Container 2 fails after making a few successful calls:
Status {u’queueId’: u’LARGE’, u’jobState’: u’RUNNING’, u’resourceSchedulingStartedAt’: u’2019-01-15T17:31:24.609Z’, u’errorMessage’: u’’, u’queryType’: u’REST’, u’rowCount’: 0, u’resourceSchedulingEndedAt’: u’2019-01-15T17:31:25.275Z’, u’startedAt’: u’2019-01-15T17:31:24.314Z’, u’queueName’: u’LARGE’}
Status {u’queueId’: u’LARGE’, u’jobState’: u’RUNNING’, u’resourceSchedulingStartedAt’: u’2019-01-15T17:31:24.609Z’, u’errorMessage’: u’’, u’queryType’: u’REST’, u’rowCount’: 0, u’resourceSchedulingEndedAt’: u’2019-01-15T17:31:25.275Z’, u’startedAt’: u’2019-01-15T17:31:24.314Z’, u’queueName’: u’LARGE’}
Status {u’queueId’: u’LARGE’, u’jobState’: u’RUNNING’, u’resourceSchedulingStartedAt’: u’2019-01-15T17:31:24.609Z’, u’errorMessage’: u’’, u’queryType’: u’REST’, u’rowCount’: 0, u’resourceSchedulingEndedAt’: u’2019-01-15T17:31:25.275Z’, u’startedAt’: u’2019-01-15T17:31:24.314Z’, u’queueName’: u’LARGE’}
Status {u’queueId’: u’LARGE’, u’jobState’: u’RUNNING’, u’resourceSchedulingStartedAt’: u’2019-01-15T17:31:24.609Z’, u’errorMessage’: u’’, u’queryType’: u’REST’, u’rowCount’: 0, u’resourceSchedulingEndedAt’: u’2019-01-15T17:31:25.275Z’, u’startedAt’: u’2019-01-15T17:31:24.314Z’, u’queueName’: u’LARGE’}
Status {u’queueId’: u’LARGE’, u’jobState’: u’RUNNING’, u’resourceSchedulingStartedAt’: u’2019-01-15T17:31:24.609Z’, u’errorMessage’: u’’, u’queryType’: u’REST’, u’rowCount’: 0, u’resourceSchedulingEndedAt’: u’2019-01-15T17:31:25.275Z’, u’startedAt’: u’2019-01-15T17:31:24.314Z’, u’queueName’: u’LARGE’}
Traceback (most recent call last):
File “Correlation2.py”, line 89, in
tagCount, tagRowCounts = checkRunStatus(arrTagListId)
File “Correlation2.py”, line 70, in checkRunStatus
response = requests.request(“GET”, urlStatus + sJobId, headers=headers)
File “/usr/local/lib/python2.7/site-packages/requests/api.py”, line 58, in request
return session.request(method=method, url=url, **kwargs)
File “/usr/local/lib/python2.7/site-packages/requests/sessions.py”, line 508, in request
resp = self.send(prep, **send_kwargs)
File “/usr/local/lib/python2.7/site-packages/requests/sessions.py”, line 618, in send
r = adapter.send(request, **kwargs)
File “/usr/local/lib/python2.7/site-packages/requests/adapters.py”, line 490, in send
raise ConnectionError(err, request=request)

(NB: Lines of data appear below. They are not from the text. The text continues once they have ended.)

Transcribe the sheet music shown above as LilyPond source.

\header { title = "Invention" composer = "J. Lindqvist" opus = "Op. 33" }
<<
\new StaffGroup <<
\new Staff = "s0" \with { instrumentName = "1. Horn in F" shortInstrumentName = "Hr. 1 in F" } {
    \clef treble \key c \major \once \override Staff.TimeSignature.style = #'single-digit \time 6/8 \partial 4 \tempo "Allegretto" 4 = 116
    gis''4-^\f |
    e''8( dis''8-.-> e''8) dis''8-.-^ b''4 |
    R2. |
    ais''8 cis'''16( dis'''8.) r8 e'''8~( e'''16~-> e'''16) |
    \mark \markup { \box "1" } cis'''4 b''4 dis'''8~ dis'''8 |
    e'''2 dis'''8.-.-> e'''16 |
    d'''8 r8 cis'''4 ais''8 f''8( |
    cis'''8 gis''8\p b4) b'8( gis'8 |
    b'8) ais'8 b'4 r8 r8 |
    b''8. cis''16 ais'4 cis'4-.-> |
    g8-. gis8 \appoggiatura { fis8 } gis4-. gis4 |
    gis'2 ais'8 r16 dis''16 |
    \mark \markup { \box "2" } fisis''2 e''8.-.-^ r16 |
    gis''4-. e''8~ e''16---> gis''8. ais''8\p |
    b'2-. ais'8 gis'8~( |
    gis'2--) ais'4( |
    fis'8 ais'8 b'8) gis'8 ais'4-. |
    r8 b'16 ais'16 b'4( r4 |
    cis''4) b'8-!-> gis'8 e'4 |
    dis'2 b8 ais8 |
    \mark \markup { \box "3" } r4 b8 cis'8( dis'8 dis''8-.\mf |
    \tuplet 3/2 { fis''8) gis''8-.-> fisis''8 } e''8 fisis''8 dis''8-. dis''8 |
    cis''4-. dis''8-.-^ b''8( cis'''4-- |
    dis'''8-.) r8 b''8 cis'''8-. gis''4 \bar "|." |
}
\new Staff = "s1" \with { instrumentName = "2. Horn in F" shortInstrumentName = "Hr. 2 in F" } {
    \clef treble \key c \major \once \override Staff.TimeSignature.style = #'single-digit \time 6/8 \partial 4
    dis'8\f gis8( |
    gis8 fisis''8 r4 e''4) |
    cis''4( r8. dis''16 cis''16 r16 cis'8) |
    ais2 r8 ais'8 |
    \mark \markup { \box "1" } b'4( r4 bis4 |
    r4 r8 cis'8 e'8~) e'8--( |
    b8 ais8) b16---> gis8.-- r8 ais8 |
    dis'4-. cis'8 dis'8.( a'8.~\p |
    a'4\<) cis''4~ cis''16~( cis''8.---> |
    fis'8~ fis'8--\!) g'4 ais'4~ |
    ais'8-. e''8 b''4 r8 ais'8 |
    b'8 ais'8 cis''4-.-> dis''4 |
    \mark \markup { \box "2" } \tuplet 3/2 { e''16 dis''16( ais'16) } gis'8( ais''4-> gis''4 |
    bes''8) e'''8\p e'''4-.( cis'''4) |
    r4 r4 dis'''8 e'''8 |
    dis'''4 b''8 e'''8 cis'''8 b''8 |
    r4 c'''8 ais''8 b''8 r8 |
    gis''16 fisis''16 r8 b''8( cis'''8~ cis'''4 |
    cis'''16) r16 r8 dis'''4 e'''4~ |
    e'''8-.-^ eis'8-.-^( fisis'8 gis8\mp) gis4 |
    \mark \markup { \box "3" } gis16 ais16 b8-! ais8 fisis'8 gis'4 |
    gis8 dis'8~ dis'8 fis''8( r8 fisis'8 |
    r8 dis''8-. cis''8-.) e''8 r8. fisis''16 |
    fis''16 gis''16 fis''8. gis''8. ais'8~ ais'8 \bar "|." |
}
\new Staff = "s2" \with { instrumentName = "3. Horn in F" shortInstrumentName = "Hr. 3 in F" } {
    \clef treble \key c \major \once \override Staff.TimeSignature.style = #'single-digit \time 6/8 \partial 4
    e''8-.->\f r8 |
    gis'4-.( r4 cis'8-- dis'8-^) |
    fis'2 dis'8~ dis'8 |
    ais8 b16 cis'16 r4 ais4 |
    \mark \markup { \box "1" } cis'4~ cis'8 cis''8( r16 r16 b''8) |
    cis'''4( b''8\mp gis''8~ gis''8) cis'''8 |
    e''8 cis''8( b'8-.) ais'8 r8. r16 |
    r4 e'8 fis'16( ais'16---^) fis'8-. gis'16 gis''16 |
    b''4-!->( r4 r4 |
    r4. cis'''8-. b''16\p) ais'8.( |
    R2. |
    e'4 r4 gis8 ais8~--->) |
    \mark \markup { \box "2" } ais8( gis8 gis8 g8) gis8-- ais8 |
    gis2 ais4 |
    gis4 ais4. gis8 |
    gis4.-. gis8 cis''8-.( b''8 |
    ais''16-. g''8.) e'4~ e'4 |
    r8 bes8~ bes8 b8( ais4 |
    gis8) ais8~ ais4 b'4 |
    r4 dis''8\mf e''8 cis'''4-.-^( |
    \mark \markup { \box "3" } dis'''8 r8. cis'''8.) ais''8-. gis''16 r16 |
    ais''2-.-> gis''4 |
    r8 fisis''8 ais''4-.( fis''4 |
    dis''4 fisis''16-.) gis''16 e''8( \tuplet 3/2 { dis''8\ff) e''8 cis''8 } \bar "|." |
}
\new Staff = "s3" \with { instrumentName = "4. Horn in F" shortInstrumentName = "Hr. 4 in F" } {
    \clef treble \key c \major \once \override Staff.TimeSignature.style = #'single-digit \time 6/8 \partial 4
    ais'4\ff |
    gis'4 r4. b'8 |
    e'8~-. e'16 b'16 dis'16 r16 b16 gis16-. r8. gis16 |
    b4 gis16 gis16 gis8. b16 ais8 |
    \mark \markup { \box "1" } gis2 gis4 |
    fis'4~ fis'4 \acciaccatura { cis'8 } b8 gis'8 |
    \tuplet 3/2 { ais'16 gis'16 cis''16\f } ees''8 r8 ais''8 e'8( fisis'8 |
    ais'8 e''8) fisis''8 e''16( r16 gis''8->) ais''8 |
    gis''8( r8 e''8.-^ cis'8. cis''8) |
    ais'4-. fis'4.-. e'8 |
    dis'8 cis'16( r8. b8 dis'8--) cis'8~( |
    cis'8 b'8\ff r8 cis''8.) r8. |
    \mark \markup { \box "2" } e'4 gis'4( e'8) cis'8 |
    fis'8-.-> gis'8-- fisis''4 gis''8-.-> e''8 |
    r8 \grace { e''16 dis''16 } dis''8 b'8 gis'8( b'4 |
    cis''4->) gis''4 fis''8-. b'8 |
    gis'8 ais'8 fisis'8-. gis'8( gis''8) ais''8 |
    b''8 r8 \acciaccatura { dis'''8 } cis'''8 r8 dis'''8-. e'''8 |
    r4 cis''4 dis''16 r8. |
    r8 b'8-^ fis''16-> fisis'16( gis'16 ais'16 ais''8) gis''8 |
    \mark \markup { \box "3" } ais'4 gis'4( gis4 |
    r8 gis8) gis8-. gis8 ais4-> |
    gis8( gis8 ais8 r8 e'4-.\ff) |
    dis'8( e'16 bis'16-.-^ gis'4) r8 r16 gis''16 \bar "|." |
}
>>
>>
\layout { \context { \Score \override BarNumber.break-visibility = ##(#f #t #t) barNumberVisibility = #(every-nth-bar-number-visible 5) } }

requests.exceptions.ConnectionError: (‘Connection aborted.’, error(104, ‘Connection reset by peer’))

In the Jobs page in the Dremio UI, are there any failed jobs being listed? If not then it seems like its a networking setup issue as the queries are not even arriving at Dremio.

Yeah, I believe it may be some sort of networking issue as well. I may just be making way to many calls back to back.